Is copyright law moving fast enough to keep up with the explosion of content on the web, and the ease with which it can be copied? An article in the ABA Journal, which is linked to the caption of this post, deals with the question of policing copyright violations pursuant to the Digital Millennium Copyright Act. The article discusses a recent California district court decision, Lenz v. Universal Music Corp, in which the the court held that before sending a takedown notice, a copyright holder has an obligation at least to consider whether the allegedly infringing material constitutes a fair use of copyrighted material. (The case involved a YouTube video of a small child dancing around with a few snippets of a Prince song playing in the background.) While it is easy enough to state the factors that a court is supposed to consider in determining whether a defense of fair use is available–including the type of use, the size of the portion used, and the effect of the use on the copyright’s value (17 U.S.C. § 107)–these factors are not so predictably applied in practice. The court stated: “Undoubtedly, some evaluations of fair use will be more complicated than others. But in the majority of cases, a consideration of fair use prior to issuing a takedown notice will not be so complicated as to jeopardize a copyright owner’s ability to respond rapidly to potential infringements.” I wonder how the court knows that.

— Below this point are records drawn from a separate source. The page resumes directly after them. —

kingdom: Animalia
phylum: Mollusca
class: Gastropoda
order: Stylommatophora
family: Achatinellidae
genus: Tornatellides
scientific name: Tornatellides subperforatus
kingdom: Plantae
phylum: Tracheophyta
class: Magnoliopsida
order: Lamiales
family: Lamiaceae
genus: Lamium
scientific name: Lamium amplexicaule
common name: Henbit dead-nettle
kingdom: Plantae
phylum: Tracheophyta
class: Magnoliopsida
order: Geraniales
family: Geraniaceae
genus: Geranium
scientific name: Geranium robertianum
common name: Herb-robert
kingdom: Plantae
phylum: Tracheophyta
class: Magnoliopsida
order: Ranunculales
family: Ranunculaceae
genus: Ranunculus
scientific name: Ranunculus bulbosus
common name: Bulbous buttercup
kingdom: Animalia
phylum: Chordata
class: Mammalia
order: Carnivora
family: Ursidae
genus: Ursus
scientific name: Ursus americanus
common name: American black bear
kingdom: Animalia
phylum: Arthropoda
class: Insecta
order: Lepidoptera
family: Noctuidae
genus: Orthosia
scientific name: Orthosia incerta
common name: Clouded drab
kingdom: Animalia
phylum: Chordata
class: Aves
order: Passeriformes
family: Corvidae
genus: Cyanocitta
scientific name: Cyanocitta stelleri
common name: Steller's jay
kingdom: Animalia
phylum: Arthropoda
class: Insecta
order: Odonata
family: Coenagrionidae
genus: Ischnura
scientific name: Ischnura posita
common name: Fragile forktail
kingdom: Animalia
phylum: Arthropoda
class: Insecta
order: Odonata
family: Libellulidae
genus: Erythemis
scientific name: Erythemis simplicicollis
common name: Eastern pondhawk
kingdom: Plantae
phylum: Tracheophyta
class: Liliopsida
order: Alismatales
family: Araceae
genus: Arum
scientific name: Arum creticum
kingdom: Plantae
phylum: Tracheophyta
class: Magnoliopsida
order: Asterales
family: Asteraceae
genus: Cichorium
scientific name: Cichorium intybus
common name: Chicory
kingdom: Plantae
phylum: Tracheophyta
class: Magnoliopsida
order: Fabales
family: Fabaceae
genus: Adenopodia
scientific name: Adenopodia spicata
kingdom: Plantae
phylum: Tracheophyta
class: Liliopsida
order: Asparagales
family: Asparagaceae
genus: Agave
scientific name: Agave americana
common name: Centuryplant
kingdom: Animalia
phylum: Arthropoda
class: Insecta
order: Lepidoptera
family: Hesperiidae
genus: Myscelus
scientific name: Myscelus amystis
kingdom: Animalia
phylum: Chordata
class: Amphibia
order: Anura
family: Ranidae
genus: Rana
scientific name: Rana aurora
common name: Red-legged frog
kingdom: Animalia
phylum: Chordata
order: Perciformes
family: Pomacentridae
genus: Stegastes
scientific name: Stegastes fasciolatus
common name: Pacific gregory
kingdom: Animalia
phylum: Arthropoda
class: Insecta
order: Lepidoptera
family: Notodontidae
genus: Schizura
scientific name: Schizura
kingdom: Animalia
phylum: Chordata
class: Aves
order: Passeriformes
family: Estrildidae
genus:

The issue of fair use also comes up in the lawsuit that LA artist Shepard Fairey filed last month against the Associated Press, which claimed that his ubiquitous Barack Obama “Hope” poster infringed the copyright in a photo taken by an AP photographer. Fairey has apparently admitted that he copied the photograph, but relies on the type of use he made, as well as the alterations he made in the process of transforming the photograph into a painting, to justify a claim of fair use. I’m not willing to take a position on this case, except to say that it illustrates that the determination of the fair use defense is often a complicated, fact-intensive inquiry.
What is needed is a simpler way for copyright holders to be able to assert a good faith claim of infringement, and obtain the removal of offending works. What is also needed is a clearer mechanism for content posters to know whether they are entitled to use copyrighted works. (By the way, the illustration accompanying this post, juxtaposing the Mannie Garcia AP photo and the Fairey poster, came from the New York Times website. I say I am making a fair use of this material, but if the New York Times, or the AP, or Mannie Garcia, or Shepard Fairey has a problem with my using this illustration, please let me know and it will be removed immediately.)